Online notoriety, however, eventually brought her what she wanted. She was featured on several television shows, and clothing companies wanted to use her designs. But Wang said she wants to have her own team and build her own brand.

Last month, she worked with Youppie!, a fashion company based in Hangzhou, Zhejiang Province, which created a clothing line named "Youppie! X Shouying Wang" to showcase her designs. The brand's in-house designer enlarged and retouched two miniature coats Wang designed for her Barbies and sold them at 2,399 yuan ($392) apiece.

In one promotional photo for the series, Wang was barely recognizable, covered in heavy makeup and posing like a sophisticated fashion guru, with the words "You don't really know me" emblazoned across the image. When asked if she was given one of the coats  she co-designed, she said that "they promised to send me one, but they didn't. They probably forgot."

These interviews and offers changed her mom's attitude toward her designs. Other villagers, however, remained skeptical. In a documentary about Wang made by, one villager said, "I don't know how to appreciate her designs." Another woman said, "People say she's talented, but it's hard for her talents to be recognized here [in the village]."

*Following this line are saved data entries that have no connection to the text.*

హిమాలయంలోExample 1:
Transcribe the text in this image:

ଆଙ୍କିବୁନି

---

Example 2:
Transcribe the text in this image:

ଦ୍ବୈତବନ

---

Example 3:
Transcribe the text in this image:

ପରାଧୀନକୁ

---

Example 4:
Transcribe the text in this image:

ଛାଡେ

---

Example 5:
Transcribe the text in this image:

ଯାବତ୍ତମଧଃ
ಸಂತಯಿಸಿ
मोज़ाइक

Plastic surgery clinics called and offered to perform surgeries on her for free. She's had more calls from these clinics than from clothing companies, she said.

Wang has never been confident about her looks. "I'm the only woman of my age in the village who's still single. People have been laughing at me since childhood. No man has ever courted me, and I don't think anyone is ever going to love me."

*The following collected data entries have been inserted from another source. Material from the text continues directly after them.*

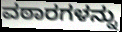
ವಠಾರಗಳನ್ನುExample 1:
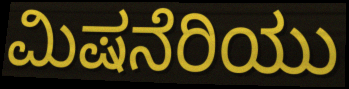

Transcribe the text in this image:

ಮಿಷನೆರಿಯು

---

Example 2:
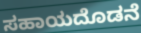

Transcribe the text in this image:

ಸಹಾಯದೊಡನೆ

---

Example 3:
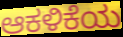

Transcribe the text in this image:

ಆಕಳಿಕೆಯ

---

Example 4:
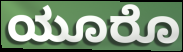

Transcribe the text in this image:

ಯೂರೊ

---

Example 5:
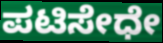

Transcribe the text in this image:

ಪಟಿಸೇಧೇ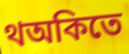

But  she refused those clinics, because she has "given up on [her] looks." Two years ago, when her family tried to arrange a marriage for her with a construction worker in the village, she also refused. "I would rather stay single than marry someone I don't love."

From the corner of her studio, she dragged out a sack, packed with yellowing papers. "When I feel lonely, I write love stories and imagine I'm the central character. I've written 30 love stories so far," she said.